Ethical Concerns about Toad Smoking in the Sonoran Desert 

By: Gary Paul Nabhan

Opinion: The New Yorker – The Pied Piper of Psychedelic Toads

Because of the recent publication of disturbing articles in the New Yorker and New York Times about the damage being done to people and to animal populations in and near Indigenous communities in the Sonoran Desert, we wish to voice our deep concern.

First, any Indigenous community member has a right to participate in whatever ceremony they wish to, and they typically know how to do so in ways that do not deplete local populations of plants or animals used in the ceremony. But therapeutic ceremonies undertaken by or on behalf of individuals new to a community and landscape may unwittingly generate dire consequences: endangerment of biological populations; conflicts between neighbors who for are or against the use of psychotropic organisms; disparities in who gets rich and who does not; and cultural appropriation of imagery in songs and visual arts.
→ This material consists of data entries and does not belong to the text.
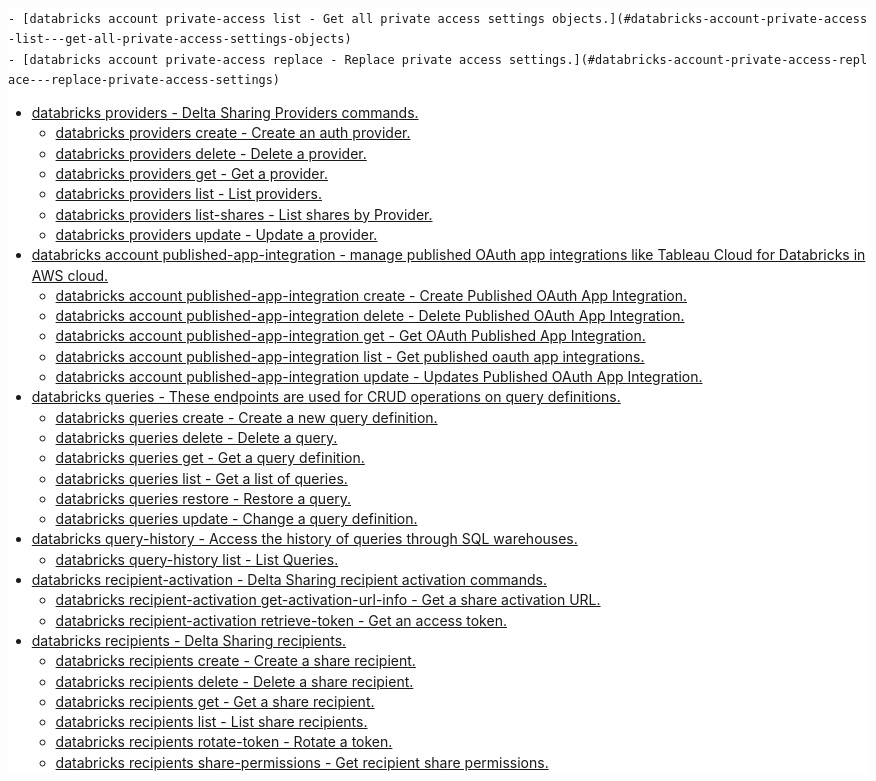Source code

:     - [databricks account private-access list - Get all private access settings objects.](#databricks-account-private-access-list---get-all-private-access-settings-objects)
    - [databricks account private-access replace - Replace private access settings.](#databricks-account-private-access-replace---replace-private-access-settings)
- [databricks providers - Delta Sharing Providers commands.](#databricks-providers---delta-sharing-providers-commands)
    - [databricks providers create - Create an auth provider.](#databricks-providers-create---create-an-auth-provider)
    - [databricks providers delete - Delete a provider.](#databricks-providers-delete---delete-a-provider)
    - [databricks providers get - Get a provider.](#databricks-providers-get---get-a-provider)
    - [databricks providers list - List providers.](#databricks-providers-list---list-providers)
    - [databricks providers list-shares - List shares by Provider.](#databricks-providers-list-shares---list-shares-by-provider)
    - [databricks providers update - Update a provider.](#databricks-providers-update---update-a-provider)
- [databricks account published-app-integration - manage published OAuth app integrations like Tableau Cloud for Databricks in AWS cloud.](#databricks-account-published-app-integration---manage-published-oauth-app-integrations-like-tableau-cloud-for-databricks-in-aws-cloud)
    - [databricks account published-app-integration create - Create Published OAuth App Integration.](#databricks-account-published-app-integration-create---create-published-oauth-app-integration)
    - [databricks account published-app-integration delete - Delete Published OAuth App Integration.](#databricks-account-published-app-integration-delete---delete-published-oauth-app-integration)
    - [databricks account published-app-integration get - Get OAuth Published App Integration.](#databricks-account-published-app-integration-get---get-oauth-published-app-integration)
    - [databricks account published-app-integration list - Get published oauth app integrations.](#databricks-account-published-app-integration-list---get-published-oauth-app-integrations)
    - [databricks account published-app-integration update - Updates Published OAuth App Integration.](#databricks-account-published-app-integration-update---updates-published-oauth-app-integration)
- [databricks queries - These endpoints are used for CRUD operations on query definitions.](#databricks-queries---these-endpoints-are-used-for-crud-operations-on-query-definitions)
    - [databricks queries create - Create a new query definition.](#databricks-queries-create---create-a-new-query-definition)
    - [databricks queries delete - Delete a query.](#databricks-queries-delete---delete-a-query)
    - [databricks queries get - Get a query definition.](#databricks-queries-get---get-a-query-definition)
    - [databricks queries list - Get a list of queries.](#databricks-queries-list---get-a-list-of-queries)
    - [databricks queries restore - Restore a query.](#databricks-queries-restore---restore-a-query)
    - [databricks queries update - Change a query definition.](#databricks-queries-update---change-a-query-definition)
- [databricks query-history - Access the history of queries through SQL warehouses.](#databricks-query-history---access-the-history-of-queries-through-sql-warehouses)
    - [databricks query-history list - List Queries.](#databricks-query-history-list---list-queries)
- [databricks recipient-activation - Delta Sharing recipient activation commands.](#databricks-recipient-activation---delta-sharing-recipient-activation-commands)
    - [databricks recipient-activation get-activation-url-info - Get a share activation URL.](#databricks-recipient-activation-get-activation-url-info---get-a-share-activation-url)
    - [databricks recipient-activation retrieve-token - Get an access token.](#databricks-recipient-activation-retrieve-token---get-an-access-token)
- [databricks recipients - Delta Sharing recipients.](#databricks-recipients---delta-sharing-recipients)
    - [databricks recipients create - Create a share recipient.](#databricks-recipients-create---create-a-share-recipient)
    - [databricks recipients delete - Delete a share recipient.](#databricks-recipients-delete---delete-a-share-recipient)
    - [databricks recipients get - Get a share recipient.](#databricks-recipients-get---get-a-share-recipient)
    - [databricks recipients list - List share recipients.](#databricks-recipients-list---list-share-recipients)
    - [databricks recipients rotate-token - Rotate a token.](#databricks-recipients-rotate-token---rotate-a-token)
    - [databricks recipients share-permissions - Get recipient share permissions.](#databricks-recipients-share-permissions---get-recipient-share-permissions)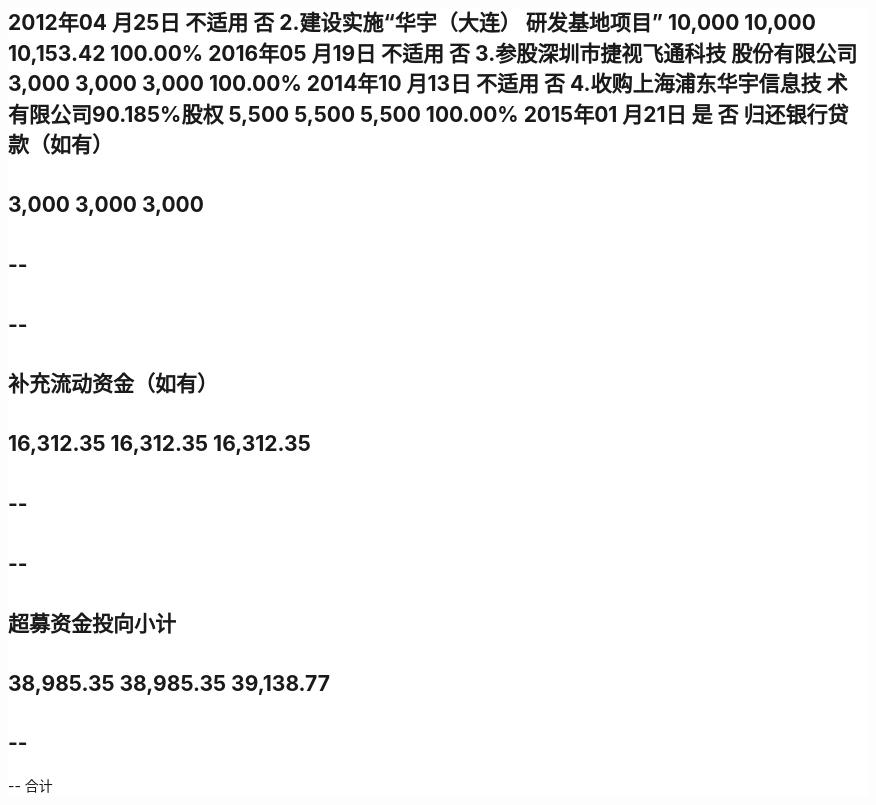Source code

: 2012年04
月25日
不适用
否
2.建设实施“华宇（大连）
研发基地项目”
10,000
10,000
10,153.42
100.00%
2016年05
月19日
不适用
否
3.参股深圳市捷视飞通科技
股份有限公司
3,000
3,000
3,000
100.00%
2014年10
月13日
不适用
否
4.收购上海浦东华宇信息技
术有限公司90.185%股权
5,500
5,500
5,500
100.00%
2015年01
月21日
是
否
归还银行贷款（如有）
--
3,000
3,000
3,000
--
--
--
--
--
补充流动资金（如有）
--
16,312.35
16,312.35
16,312.35
--
--
--
--
--
超募资金投向小计
--
38,985.35
38,985.35
39,138.77
--
--
--
--
合计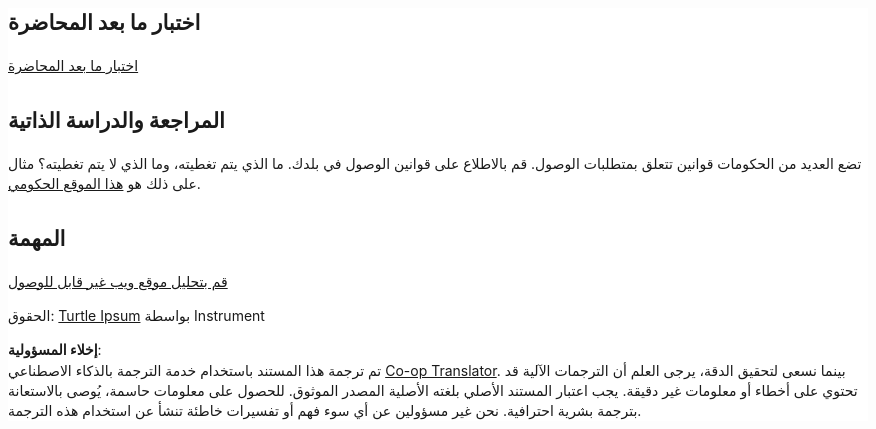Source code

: ## اختبار ما بعد المحاضرة  
[اختبار ما بعد المحاضرة](https://ashy-river-0debb7803.1.azurestaticapps.net/quiz/6)

## المراجعة والدراسة الذاتية
تضع العديد من الحكومات قوانين تتعلق بمتطلبات الوصول. قم بالاطلاع على قوانين الوصول في بلدك. ما الذي يتم تغطيته، وما الذي لا يتم تغطيته؟ مثال على ذلك هو [هذا الموقع الحكومي](https://accessibility.blog.gov.uk/).

## المهمة

[قم بتحليل موقع ويب غير قابل للوصول](assignment.md)

الحقوق: [Turtle Ipsum](https://github.com/Instrument/semantic-html-sample) بواسطة Instrument

**إخلاء المسؤولية**:  
تم ترجمة هذا المستند باستخدام خدمة الترجمة بالذكاء الاصطناعي [Co-op Translator](https://github.com/Azure/co-op-translator). بينما نسعى لتحقيق الدقة، يرجى العلم أن الترجمات الآلية قد تحتوي على أخطاء أو معلومات غير دقيقة. يجب اعتبار المستند الأصلي بلغته الأصلية المصدر الموثوق. للحصول على معلومات حاسمة، يُوصى بالاستعانة بترجمة بشرية احترافية. نحن غير مسؤولين عن أي سوء فهم أو تفسيرات خاطئة تنشأ عن استخدام هذه الترجمة.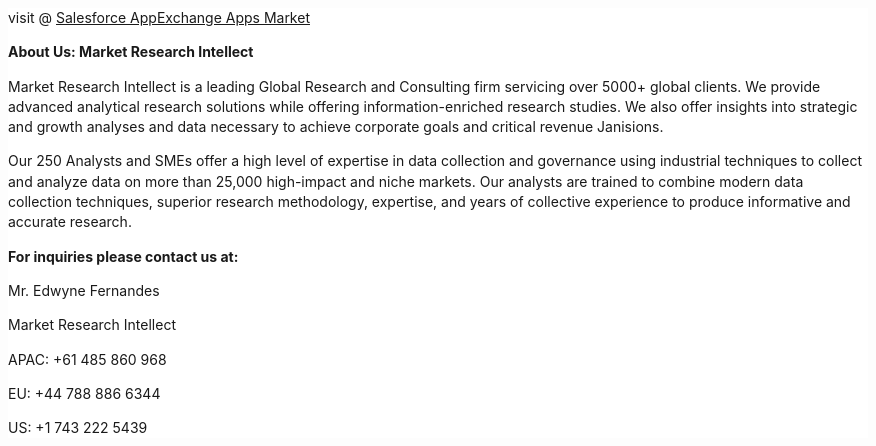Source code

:visit&nbsp;@</strong>&nbsp;</span><span class="font-[700]"><a href="https://www.marketresearchintellect.com/product/salesforce-appexchange-apps-market/?utm_source=Linkedin&utm_medium=842" target="_blank" data-tracking-control-name="article-ssr-frontend-pulse_little-text-block" data-tracking-will-navigate="" data-test-link="">Salesforce AppExchange Apps Market</a></span></p><p><strong><span class="font-[700]">About Us: Market Research Intellect</span></strong></p><p><span class="">Market Research Intellect is a leading Global Research and Consulting firm servicing over 5000+ global clients. We provide advanced analytical research solutions while offering information-enriched research studies.&nbsp;</span>We also offer insights into strategic and growth analyses and data necessary to achieve corporate goals and critical revenue Janisions.</p><p><span class="">Our 250 Analysts and SMEs offer a high level of expertise in data collection and governance using industrial techniques to collect and analyze data on more than 25,000 high-impact and niche markets. Our analysts are trained to combine modern data collection techniques, superior research methodology, expertise, and years of collective experience to produce informative and accurate research.</span></p><p><strong>For inquiries please contact us at:</strong></p><p>Mr. Edwyne Fernandes</p><p>Market Research Intellect</p><p>APAC: +61 485 860 968</p><p>EU: +44 788 886 6344</p><p>US: +1 743 222 5439</p>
We urge those who have the need to use 5-MeO-DMT for legitimate therapeutic reasons to obtain synthetic 5-MeO-DMT through credible sources rather than furthering the depletion of Sonoran Desert toad populations already being threatened in ponds and reservoirs over hundreds of square miles of Sonoran Desert terrain.

The Indigenous pueblos of the Sonoran Desert are far richer culturally and far more worthy of our respect than what they are being recognized for by many of the thrill-seeking or therapy-needing newcomers to their homelands.

Let us value their enduring presence in every way possible.